アドレス効果(当社カセットデッキでの例)
 ダイナミックレンジ:100dB以上(1kHz)
 総合SN比:約90dB
 ノイズレベル:従来の30分の1(10kHz)
 最大録音レベル:従来の2倍以上改善(1kHz)
 歪率:従来の6分の1(+10dB,400Hz)、従来の2分の1(0dB,400Hz)

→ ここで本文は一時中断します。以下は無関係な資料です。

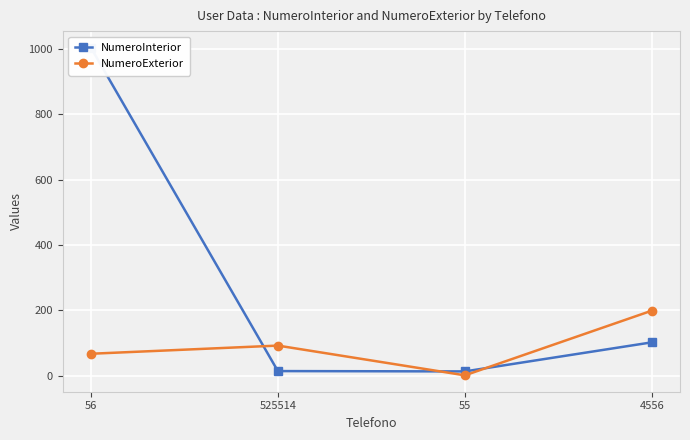

After their last crossing, which series has the higher values: NumeroInterior or NumeroExterior?

NumeroExterior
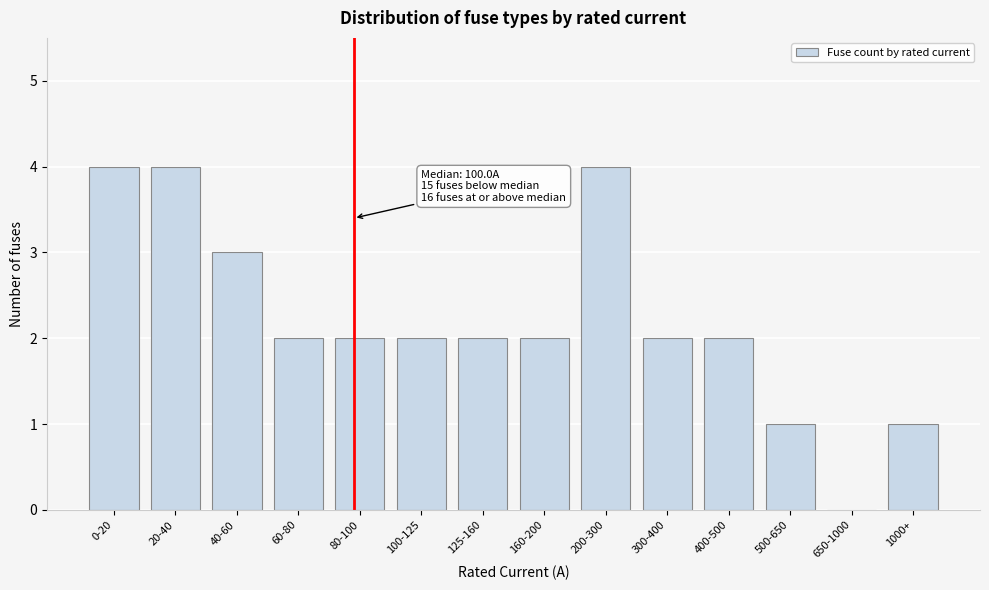

Reading left to right, extract all data points from this chart.

0-20=4	20-40=4	40-60=3	60-80=2	80-100=2	100-125=2	125-160=2	160-200=2	200-300=4	300-400=2	400-500=2	500-650=1	650-1000=0	1000+=1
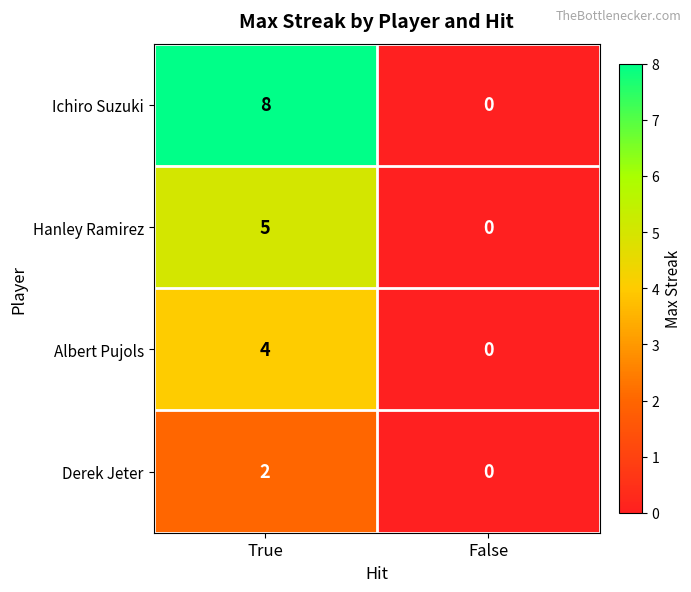

How many values in Albert Pujols are above zero?

1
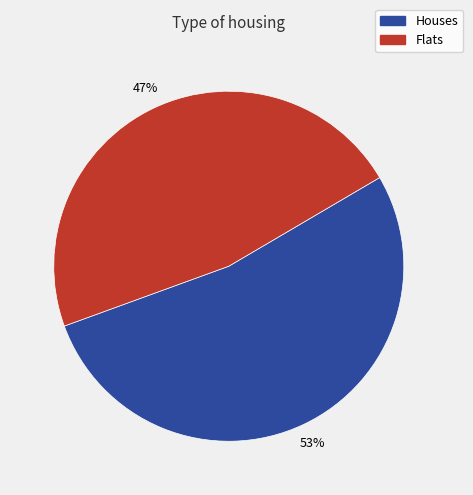

Does any single category account for the majority?

Yes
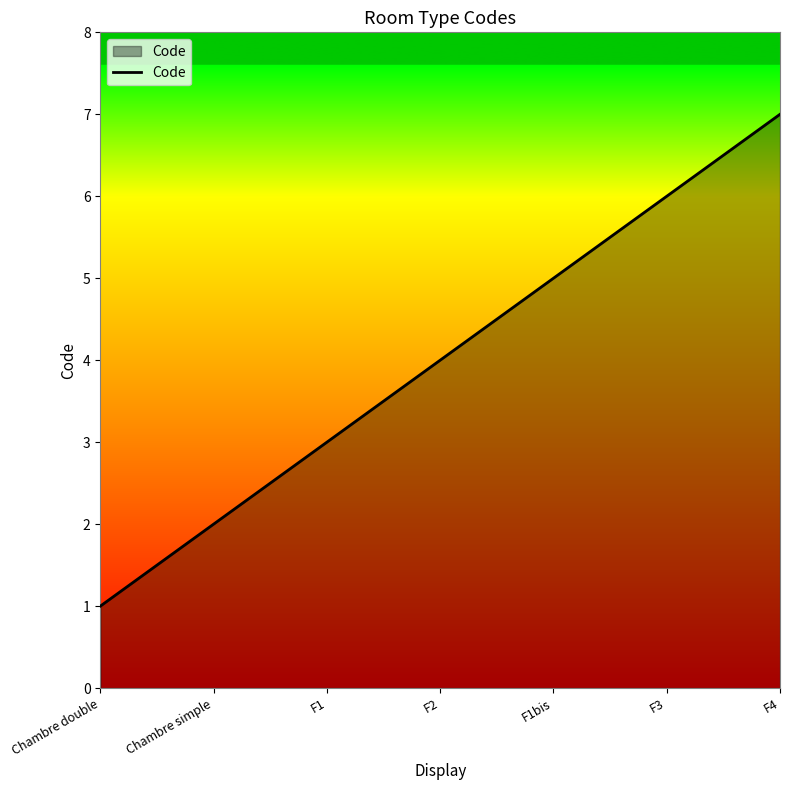

At which label is the value closest to 4?

F2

AD-4 Mk IIの特徴は、adres DISCモードが追加された点です。
ライン入力は2系統あり、デッキセレクタとしても使えますし、ダビングの時もアンプを経由せずにadresユニットで切換え可能です。

AD-4シリーズの"顔"・アナログメーター。
指針が音楽に合わせて機敏に振れる姿は、デジタル方式全盛の今では非常に新鮮です。
メーターの揺れを見ていると、音が波であることが実感できます。
メーターの下に付いているツマミはCALボリュームで、左下にある2つの穴はCAL信号のレベル調整用です。

暗い部屋でAD-4Mk IIのメータを撮影してみました。
緑色のフロントライトで照らし出されたメーターは、何とも言えない高級感を醸し出しています。
かの東芝からは想像できないセンスです。(ぉぃ)

メーター部アップです。
AD-4Mk IIの目盛りはAD-4と異なり、直線表記になりました。
そのため、精悍な印象になりました。
[AD]マークは、アドレス録音基準レベルの-3dBを意味します。

背面パネルです。
手前からアンプ接続端子、デッキ1、デッキ2接続端子です。
ちなみに、フロントパネルにあるTAPE 2ジャックは、リアパネルのデッキ2とパラレル配線されており、フロント・リアどちらからでも使用可能でした。

機種銘板です。
消費電力も11Wに増えました。

トップカバーには、英語で端子説明が記載されています。
リアパネルは全て日本語表記です。

ユニット内部です。
さすがにadres unitで最も多機能のため、内部もかなり詰まっています。
同時録再可能とするため、adres ICが4個搭載されています(白丸部分)。
どういうわけか、基板が上下逆さまに取り付けられており、天板部分に基板が固定されています。
消費電力が多くないとはいえ、放熱を考えたら上下逆さまはあまり感心しませんが・・・。